Thousands of protesters have held a demonstration in Sweden’s capital to protest against the US’s warmongering policies vis-à-vis Syria as zionist US President Barack Obama arrived in the European country.
Angry demonstrators took to the streets of Stockholm on Wednesday to express opposition to calls by the Obama administration for a military strike on Syria.
The protesters carried banners that read, “No to Big Brother Obama,” “No to war on Syria,” and “Hands off Snowden,” in a reference to American whistleblower Edward Snowden, who leaked two top secret spying programs run by the US government.
“Send Obama away. We don’t want Obama to come to Sweden because we see him as a war criminal,” a protester said.
The US president traveled to Sweden to discuss issues related to economy, employment, free trade, climate and energy.
However, the demonstrators in Stockholm said Obama is trying to convince the Swedish government to join the North Atlantic Treaty Organization (NATO) and support the US attack on Syria.
“No negotiation about Sweden being a member of NATO, because I think that’s on the agenda today, that Obama wants Sweden to be [a] NATO member and we’re opposing all of that,” another protester stated.
The rhetoric of war against Syria first gained momentum on August 21, when the militants operating inside the country and the foreign-backed Syrian opposition claimed that over a thousand people had been killed in a government chemical attack on militant strongholds on the outskirts of Damascus.
The Syrian government categorically rejected the accusation and said the militants had conducted the attack to draw in foreign military intervention.
Nevertheless, a number of Western countries, including the US, France, and the UK, quickly started campaigning for war.
The talk of war reached a peak on Tuesday, August 27, when media outlets reported US plans for likely surgical attacks.
Later, however, domestic and international calls against a potential war forced some of the warmongering countries to temporarily tone down their stances.
On August 29, the British parliament voted against participation by Britain in any potential military intervention in Syria under the current circumstances.

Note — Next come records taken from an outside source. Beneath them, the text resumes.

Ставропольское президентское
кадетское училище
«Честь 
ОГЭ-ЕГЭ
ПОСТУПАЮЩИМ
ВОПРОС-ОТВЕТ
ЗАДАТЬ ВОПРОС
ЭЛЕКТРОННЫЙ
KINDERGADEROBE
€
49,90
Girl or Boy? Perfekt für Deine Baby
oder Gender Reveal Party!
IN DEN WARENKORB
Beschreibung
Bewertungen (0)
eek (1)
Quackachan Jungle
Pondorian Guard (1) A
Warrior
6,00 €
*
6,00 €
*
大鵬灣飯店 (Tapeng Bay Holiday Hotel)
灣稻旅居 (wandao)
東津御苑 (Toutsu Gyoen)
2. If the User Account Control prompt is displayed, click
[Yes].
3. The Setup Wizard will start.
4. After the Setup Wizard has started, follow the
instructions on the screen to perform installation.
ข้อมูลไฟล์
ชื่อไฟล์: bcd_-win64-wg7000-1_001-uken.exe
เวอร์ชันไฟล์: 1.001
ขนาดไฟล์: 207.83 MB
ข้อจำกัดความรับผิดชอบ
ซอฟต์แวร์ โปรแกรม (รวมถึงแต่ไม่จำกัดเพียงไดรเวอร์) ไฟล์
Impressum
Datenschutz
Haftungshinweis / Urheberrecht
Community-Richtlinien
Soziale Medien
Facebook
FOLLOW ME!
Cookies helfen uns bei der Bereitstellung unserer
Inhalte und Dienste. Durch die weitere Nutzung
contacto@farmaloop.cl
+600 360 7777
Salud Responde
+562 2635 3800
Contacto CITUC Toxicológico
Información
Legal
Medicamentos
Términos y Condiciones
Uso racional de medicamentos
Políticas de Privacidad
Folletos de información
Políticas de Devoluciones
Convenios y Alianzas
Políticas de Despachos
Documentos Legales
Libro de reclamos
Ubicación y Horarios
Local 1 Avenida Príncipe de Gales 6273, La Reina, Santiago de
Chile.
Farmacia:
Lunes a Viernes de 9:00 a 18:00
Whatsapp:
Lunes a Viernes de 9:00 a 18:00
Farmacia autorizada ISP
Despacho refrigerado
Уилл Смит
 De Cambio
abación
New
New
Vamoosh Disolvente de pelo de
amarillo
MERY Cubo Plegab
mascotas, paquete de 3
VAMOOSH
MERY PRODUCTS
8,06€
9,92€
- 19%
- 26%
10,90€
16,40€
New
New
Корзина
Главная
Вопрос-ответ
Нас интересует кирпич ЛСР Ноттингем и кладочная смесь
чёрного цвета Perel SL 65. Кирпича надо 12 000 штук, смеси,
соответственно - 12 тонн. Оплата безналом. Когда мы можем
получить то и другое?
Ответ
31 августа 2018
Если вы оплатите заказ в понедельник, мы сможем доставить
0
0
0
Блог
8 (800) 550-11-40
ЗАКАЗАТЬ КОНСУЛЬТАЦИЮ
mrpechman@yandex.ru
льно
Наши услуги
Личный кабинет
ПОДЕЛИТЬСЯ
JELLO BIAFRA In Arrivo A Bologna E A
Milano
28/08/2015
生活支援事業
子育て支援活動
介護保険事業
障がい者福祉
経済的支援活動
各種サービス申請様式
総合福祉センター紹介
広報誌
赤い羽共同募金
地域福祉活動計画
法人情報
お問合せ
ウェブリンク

On Friday, August 30, NATO also distanced itself from participating in any military intervention in Syria.
However, Washington remained defiant, saying that it is willing to go ahead with its plans for a strike on Syria without the approval of the United Nations or even the support of its allies. Under mounting pressure though, President Obama said on August 31 that his administration will first seek authorization from the Congress.
Although the American legislators were highly skeptical of any US war on Syria at first, criticizing the draft resolution that had been sent to them by the Obama administration, they now seem on their way to approving White House plans for a war.
The US lawmakers drafted a bipartisan measure on September 4 – to be voted on in the two chambers of the US Congress later – imposing a 90-day deadline for US military intervention, but banning the “deployment of any US troops on the ground” in Syria.
Meanwhile, the Pentagon has said it also plans to use “Air Force bombers” in addition to destroyers armed with cruise missiles, which were the primary means of launching an attack on Syria.
All of this comes while the team of UN inspectors, who recently visited Syria to probe the sites of chemical attacks, has yet to release the findings of its inspection.
The UN, Iran, Russia, and China have warned against war.